| DOCUMENT EXTRACT |
::::::

The shipping container carrying NASA's Mars 2020 rover is readied for loading aboard an Air Force C-17 transport plane at March Air Reserve Base in Riverside, California, on Feb. 11, 2020. (Image credit: NASA/JPL-Caltech)

NASA's newest Mars rover has just left the nest. 

The Mars 2020 rover, which is scheduled to launch to the Red Planet in July, arrived at NASA's Kennedy Space Center in Florida on Wednesday (Feb. 12), after completing a 2,300-mile (3,700 kilometers) journey from the agency's Jet Propulsion Laboratory in Pasadena, California, where it was built.

"Our rover has left the only home it has ever known," John McNamee, NASA's Mars 2020 project manager, said in a statement. "The 2020 family here at JPL is a little sad to see it go, but we're even more proud knowing that the next time our rover takes to the skies, it will be headed to Mars."

Related: How NASA's Mars 2020 rover will work (infographic)

::::::

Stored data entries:
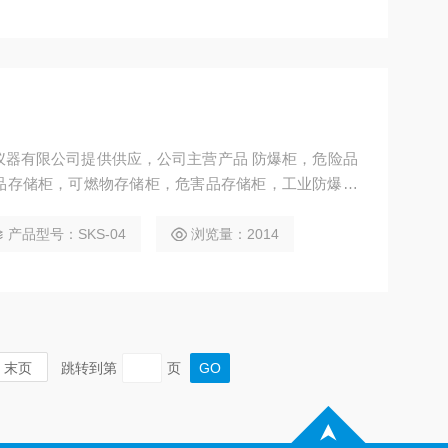
仪器有限公司提供供应，公司主营产品 防爆柜，危险品
品存储柜，可燃物存储柜，危害品存储柜，工业防爆安
剂柜等产品
产品型号：SKS-04
浏览量：2014
末页
跳转到第
页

::::::

| APPLY WHAT YOU READ |
1. In the Mars rover article, shorten the paragraph that begins "The Mars 2020 rover, which is scheduled" and keep its main facts.
2. Write the next part of the article on the Mars 2020 rover's move to Florida, starting after its final line.
These rows are separate from the Mars rover article.

| ANSWER SECTION |
1. The Mars 2020 rover was built at NASA's Jet Propulsion Laboratory in Pasadena, California. It reached Kennedy Space Center in Florida on Wednesday (Feb. 12) after a 2,300-mile (3,700 kilometers) trip and is scheduled to launch to Mars in July.

2.
Two U.S. Air Force C-17 Globemaster cargo planes delivered the rover to Kennedy Space Center, along with the spacecraft's cruise stage, descent stage and Mars Helicopter, a drone that will hitch a ride to the Red Planet on the Mars 2020 rover. 

It will undergo final launch preparations there for the next few months before heading over to Cape Canaveral Air Force Station's Launch Complex 41, where it will launch on an Atlas V rocket on July 17. 

Mars 2020 Assembly, Test and Launch Operations Manager David Gruel watches as members of his team loaded NASA's next Mars rover onto an Air Force C-17 at March Air Reserve Base in Riverside, California, on Feb. 11, 2020. The rover was flown to Cape Canaveral, Florida, in preparation for its July launch. (Image credit: NASA/JPL-Caltech)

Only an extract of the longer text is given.